20. Bell argued that the provision of any service, including high-speed retail IS, is driven primarily by two factors: (1) the prices charged by competitors; and (2) the prices which customers are prepared to pay. Bell submitted that the cable companies have a much larger share of the high-speed segment of the retail IS market and price their @Home IS at $39.00 per month. If Sympatico is to attract customers, Bell argued that it must follow the lead set by the cable companies. Bell submitted that according to focus group sessions and market trials conducted in Ottawa and Quebec City in December 1997, very few customers indicated that they were willing to purchase high-speed ADSL-based IS if it were priced above $50 per month. Thus, Bell submitted that the retail rates charged by BGS are market driven, and are not intended to drive independent ISPs out of the market.


21. Bell submitted that the underlying ADSL-based access facilities have been available to ISPs on a tariffed basis from the outset, and that these tariffs strictly adhere to the Commission’s costing and rating principles. Bell further submitted that it does not directly provide retail IS, and that it is not responsible for the pricing policies of its affiliates. Bell also submitted that there is a role for non-affiliated ISPs in the provision of residential high-speed retail IS, but that they must be prepared to invest in market development. Bell also argued that it is not necessary for all ISPs to invest in developing the high-speed segment of the market, because high-speed IS accounts for only a fraction of the current IS market, and that this will not change for some time.


22. Bell stated that co-location arrangements are in place to enable ISPs to provide their own high-speed retail IS, utilizing the network backbones of their choice. In response to comments by AT&T Canada LDS that an important type of equipment, Digital Subscriber Line Access Multiplexer (DSLAM) is not presently on the list of equipment allowable for co-location, Bell stated that DSLAM devices are currently under discussion at the CRTC Interconnection Steering Committee Co-Location Group (CLG) and that Bell does not oppose the co-location of DSLAM devices to provide high-speed IS. Similarly, Bell stated that it would accept the co-location of modems, such as the Nortel 1-Meg modem, from ISPs. However, it noted that it has not received any requests for such co-location.


23. Regarding the relief requested by CAIP, Bell submitted that if high-speed Sympatico were priced to recover current costs, as requested by CAIP, very few customers would purchase the service at the higher price and the cable companies would become the sole suppliers of retail residential high-speed IS. Bell also submitted that the alternative relief sought by CAIP, which would require Bell to make ADSL-based high-speed IS available to CAIP members at below cost, would in effect result in Bell subsidizing CAIP members, which in Bell’s view, is unrealistic, unworkable and inconsistent with the development of a self-sustaining market. According to Bell, CAIP is in effect requesting that Bell subsidize its members to compete with the cable companies’ provision of high-speed IS, and ultimately any future high-speed Internet provided by competitors. Further, Bell submitted that CAIP’s proposed wholesale/resale model would be unworkable because Bell would be required to set its rates for underlying services at a discount to the volatile market-based retail rates charged by its affiliates.


24. Bell submitted that providing services that do not cover short-term costs is not unusual in competitive markets, especially if there is an expectation that as the technology evolves and usage expands, costs will decrease. Bell argued that the cable companies and Sympatico are kick-starting the market for high-speed IS.

Exercise set.
(1) In the Bell submissions, why does Bell consider CAIP's proposed wholesale/resale model unworkable?
(2) Continue the Bell submissions after their last sentence.

Raw data.
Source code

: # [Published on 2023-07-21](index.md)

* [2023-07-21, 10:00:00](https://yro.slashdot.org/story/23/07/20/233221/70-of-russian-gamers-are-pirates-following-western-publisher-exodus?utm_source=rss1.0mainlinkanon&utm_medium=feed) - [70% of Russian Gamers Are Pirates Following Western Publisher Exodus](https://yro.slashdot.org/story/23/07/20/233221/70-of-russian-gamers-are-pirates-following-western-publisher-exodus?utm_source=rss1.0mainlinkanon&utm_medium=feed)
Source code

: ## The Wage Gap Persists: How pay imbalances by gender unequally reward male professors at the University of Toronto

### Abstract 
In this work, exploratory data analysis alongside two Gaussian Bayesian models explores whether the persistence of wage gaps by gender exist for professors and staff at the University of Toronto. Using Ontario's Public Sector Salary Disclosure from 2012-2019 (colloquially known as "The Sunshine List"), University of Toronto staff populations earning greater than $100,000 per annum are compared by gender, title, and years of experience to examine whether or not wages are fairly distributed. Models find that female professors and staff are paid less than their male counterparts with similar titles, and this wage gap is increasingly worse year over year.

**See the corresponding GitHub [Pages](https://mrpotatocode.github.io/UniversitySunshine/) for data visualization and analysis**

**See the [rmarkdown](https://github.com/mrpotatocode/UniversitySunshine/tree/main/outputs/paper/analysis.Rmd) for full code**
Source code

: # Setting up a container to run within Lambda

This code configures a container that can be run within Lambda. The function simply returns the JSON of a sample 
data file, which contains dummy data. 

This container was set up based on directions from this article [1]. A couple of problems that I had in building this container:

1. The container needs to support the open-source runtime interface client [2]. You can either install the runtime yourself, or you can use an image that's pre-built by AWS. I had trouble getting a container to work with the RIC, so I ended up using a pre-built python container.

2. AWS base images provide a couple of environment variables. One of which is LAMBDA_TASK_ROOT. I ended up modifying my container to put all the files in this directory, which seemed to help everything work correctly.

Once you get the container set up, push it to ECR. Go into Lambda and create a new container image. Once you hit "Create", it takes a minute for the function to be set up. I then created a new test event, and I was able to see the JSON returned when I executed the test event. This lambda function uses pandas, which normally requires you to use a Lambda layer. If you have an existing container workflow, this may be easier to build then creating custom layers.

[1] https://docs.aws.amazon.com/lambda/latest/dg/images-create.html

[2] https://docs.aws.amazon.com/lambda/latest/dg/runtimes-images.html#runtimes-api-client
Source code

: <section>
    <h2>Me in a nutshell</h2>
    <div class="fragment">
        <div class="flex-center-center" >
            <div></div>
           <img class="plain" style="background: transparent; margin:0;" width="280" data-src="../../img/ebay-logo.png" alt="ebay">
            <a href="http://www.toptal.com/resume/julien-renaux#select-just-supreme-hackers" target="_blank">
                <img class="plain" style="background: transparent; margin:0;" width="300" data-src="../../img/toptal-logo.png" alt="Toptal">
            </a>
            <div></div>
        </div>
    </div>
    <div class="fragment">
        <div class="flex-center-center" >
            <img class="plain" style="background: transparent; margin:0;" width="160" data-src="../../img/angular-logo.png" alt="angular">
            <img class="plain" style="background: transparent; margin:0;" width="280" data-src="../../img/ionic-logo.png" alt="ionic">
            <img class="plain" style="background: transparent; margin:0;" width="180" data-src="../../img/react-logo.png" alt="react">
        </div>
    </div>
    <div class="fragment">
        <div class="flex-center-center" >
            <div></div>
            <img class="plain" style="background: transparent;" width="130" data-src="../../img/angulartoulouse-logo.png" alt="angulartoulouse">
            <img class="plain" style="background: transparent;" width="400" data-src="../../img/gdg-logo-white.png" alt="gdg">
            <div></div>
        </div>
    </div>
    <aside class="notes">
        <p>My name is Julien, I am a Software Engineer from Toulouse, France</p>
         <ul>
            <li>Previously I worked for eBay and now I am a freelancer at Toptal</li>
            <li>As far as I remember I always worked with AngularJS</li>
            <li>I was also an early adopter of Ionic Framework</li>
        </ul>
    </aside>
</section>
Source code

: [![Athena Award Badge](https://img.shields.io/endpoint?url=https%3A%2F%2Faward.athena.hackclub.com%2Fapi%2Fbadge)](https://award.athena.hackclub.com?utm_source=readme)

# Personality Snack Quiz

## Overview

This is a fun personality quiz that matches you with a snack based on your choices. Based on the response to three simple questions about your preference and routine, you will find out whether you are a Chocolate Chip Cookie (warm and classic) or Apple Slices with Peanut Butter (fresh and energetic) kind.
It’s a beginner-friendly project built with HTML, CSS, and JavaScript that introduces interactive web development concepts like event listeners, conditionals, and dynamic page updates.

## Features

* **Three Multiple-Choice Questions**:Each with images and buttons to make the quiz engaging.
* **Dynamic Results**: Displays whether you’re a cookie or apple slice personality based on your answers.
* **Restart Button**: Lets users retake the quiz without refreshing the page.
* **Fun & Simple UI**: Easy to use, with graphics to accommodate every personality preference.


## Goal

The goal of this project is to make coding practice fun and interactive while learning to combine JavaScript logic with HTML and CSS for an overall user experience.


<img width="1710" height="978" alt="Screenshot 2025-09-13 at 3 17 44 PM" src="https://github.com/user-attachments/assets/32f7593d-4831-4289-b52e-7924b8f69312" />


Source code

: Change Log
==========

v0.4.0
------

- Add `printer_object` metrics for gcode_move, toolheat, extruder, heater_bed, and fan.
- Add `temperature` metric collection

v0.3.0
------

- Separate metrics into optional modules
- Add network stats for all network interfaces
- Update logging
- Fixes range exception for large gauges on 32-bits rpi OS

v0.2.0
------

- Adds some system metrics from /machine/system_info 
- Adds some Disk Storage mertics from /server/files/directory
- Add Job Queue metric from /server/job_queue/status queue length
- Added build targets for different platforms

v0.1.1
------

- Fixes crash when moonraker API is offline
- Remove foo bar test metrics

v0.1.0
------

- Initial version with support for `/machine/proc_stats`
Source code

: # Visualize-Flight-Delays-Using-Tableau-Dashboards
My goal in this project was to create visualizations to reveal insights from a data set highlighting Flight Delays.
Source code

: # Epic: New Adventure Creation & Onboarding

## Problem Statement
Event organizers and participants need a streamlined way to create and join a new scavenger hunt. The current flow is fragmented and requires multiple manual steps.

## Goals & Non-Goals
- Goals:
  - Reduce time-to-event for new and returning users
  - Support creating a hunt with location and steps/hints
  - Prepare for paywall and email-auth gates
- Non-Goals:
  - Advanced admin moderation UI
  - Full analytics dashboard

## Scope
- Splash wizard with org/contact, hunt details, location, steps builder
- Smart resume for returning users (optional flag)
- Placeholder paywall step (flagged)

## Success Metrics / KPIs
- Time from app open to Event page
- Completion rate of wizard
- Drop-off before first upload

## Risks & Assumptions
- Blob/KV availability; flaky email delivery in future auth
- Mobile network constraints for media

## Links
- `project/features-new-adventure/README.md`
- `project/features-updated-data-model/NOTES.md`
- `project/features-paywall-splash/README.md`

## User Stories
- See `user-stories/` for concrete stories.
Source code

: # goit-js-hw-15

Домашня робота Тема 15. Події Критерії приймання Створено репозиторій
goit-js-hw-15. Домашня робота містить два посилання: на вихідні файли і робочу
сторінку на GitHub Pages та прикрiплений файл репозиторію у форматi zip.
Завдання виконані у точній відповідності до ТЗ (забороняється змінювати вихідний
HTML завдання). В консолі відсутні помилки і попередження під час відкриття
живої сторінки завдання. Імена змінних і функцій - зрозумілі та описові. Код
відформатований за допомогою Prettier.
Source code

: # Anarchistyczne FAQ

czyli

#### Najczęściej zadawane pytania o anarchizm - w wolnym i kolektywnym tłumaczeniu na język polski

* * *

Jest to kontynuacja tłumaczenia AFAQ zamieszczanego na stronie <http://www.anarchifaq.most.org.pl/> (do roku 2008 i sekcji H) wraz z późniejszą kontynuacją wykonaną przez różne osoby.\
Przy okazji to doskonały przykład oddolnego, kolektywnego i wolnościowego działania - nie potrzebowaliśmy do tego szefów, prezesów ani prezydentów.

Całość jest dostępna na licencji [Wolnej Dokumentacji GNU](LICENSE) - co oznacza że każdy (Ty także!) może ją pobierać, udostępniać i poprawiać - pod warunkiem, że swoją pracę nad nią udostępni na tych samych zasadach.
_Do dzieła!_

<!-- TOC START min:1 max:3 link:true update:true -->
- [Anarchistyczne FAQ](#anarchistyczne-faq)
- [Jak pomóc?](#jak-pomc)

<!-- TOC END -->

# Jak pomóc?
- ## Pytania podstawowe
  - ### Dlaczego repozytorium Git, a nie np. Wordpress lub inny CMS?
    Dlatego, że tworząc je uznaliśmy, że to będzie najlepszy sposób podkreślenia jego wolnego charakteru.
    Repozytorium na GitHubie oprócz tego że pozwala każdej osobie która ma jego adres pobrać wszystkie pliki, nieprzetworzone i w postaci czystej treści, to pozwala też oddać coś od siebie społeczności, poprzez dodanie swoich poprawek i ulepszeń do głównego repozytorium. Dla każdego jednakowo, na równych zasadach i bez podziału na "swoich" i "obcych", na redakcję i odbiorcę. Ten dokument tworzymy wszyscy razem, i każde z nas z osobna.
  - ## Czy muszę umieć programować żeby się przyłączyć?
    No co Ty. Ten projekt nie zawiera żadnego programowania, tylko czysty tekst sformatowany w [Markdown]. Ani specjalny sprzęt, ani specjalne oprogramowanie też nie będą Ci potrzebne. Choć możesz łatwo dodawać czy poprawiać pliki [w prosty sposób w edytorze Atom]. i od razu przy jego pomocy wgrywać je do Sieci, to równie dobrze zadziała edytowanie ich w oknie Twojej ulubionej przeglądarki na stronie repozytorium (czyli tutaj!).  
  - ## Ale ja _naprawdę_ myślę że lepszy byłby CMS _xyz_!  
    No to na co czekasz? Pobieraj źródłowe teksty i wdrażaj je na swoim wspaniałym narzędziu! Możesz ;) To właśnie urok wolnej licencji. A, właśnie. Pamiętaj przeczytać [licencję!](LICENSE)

Answers to each task.
(1) Bell would have to set its rates for the underlying services at a discount to the retail rates charged by its affiliates. Those retail rates are market-based and volatile.

(2)
25. Bell also submitted that CAIP’s application is misleading with respect to the ability of independent ISPs to enter the retail high-speed IS market because it overlooks the fact that ISP revenues are not drawn exclusively from usage charges. Bell submitted that the provision of IS provides ISPs an opportunity to pursue revenue from a variety of service offerings and applications. Such revenue sources should, in Bell’s submission, help to offset the financial losses necessary to meet the competitive pricing of retail high-speed IS by the cable companies and the telephone companies.


26. Bell submitted that CAIP has not provided any evidence of the specific anti-competitive harm that its members are alleged to be suffering as a result of ADSL-based high-speed Internet access services provided by Sympatico. Bell argued that very few of the interested parties acknowledged that the cable companies had been offering high-speed IS for many months, and that whatever customer losses they attribute to high-speed IS are more likely attributable to the services offered by the cable companies. Bell noted that one of the ISPs (InterPacific One Inc.), in its comments in this proceeding, stated that 25% of its customer base switched to cable companies’ IS. Bell argued that the application should be rejected because CAIP has not shown that the alleged harm they are suffering is as a result of the conduct of Bell, as opposed to the effects of competition between Sympatico-branded services, other ISPs and the cable companies and their affiliated ISPs.


27. Bell submitted that the retail IS market is vigorously competitive and thus the Commission should not intervene on the basis of what Bell characterized as alleged hypothetical apprehensions on the part of CAIP. Bell further submitted that the Commission has on numerous occasions found retail IS markets to be highly competitive. Bell submitted that the low barriers to entry in the retail IS market and the ease with which subscribers may change suppliers will ensure that the IS market remains competitive, and that its affiliates will not be able to hold onto these customers once the high-speed residential IS market develops.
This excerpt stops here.